*Saved entries*

┏━━

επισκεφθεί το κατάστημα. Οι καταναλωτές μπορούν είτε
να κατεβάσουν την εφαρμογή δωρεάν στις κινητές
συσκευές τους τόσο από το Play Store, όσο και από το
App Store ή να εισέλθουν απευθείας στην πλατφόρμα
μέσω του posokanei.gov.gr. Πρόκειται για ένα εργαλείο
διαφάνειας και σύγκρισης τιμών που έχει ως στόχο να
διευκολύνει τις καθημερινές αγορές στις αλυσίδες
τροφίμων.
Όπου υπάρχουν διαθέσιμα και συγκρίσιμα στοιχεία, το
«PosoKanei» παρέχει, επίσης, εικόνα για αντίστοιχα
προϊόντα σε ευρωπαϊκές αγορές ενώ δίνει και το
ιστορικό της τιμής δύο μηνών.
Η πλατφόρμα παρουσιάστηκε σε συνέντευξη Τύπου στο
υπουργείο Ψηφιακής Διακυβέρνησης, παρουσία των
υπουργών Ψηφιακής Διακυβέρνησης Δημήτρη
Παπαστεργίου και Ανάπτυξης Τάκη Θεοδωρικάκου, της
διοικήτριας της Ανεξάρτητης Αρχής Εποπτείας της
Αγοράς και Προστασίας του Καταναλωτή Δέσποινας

┗━━

*Exercise*
Search the entries for the word "Διακυβέρνησης". Copy every line where it occurs.

*Answer space*
υπουργείο Ψηφιακής Διακυβέρνησης, παρουσία των
υπουργών Ψηφιακής Διακυβέρνησης Δημήτρη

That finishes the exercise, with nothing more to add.